WORK ITEM
The number needed is how many lines in these entries contain "assign"; give it alone.

AVAILABLE DATA
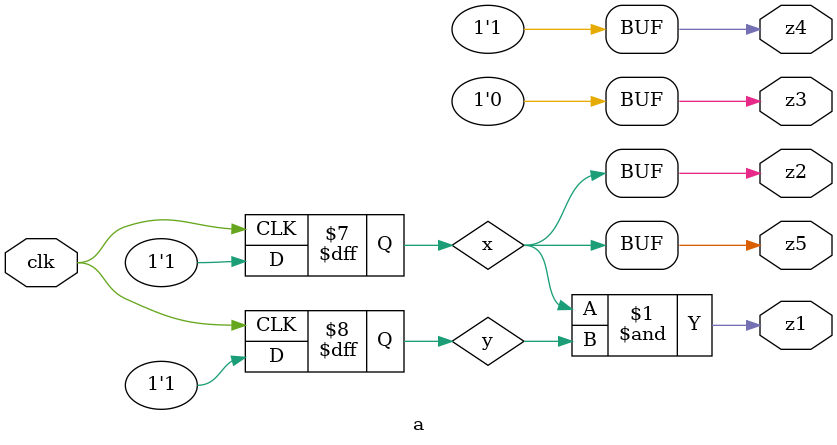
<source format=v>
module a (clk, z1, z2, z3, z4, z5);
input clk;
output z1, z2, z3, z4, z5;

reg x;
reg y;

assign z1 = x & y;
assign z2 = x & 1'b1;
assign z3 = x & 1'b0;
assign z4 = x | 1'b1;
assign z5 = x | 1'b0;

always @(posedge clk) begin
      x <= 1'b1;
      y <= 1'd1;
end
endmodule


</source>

OUTPUT OF THE TASK
5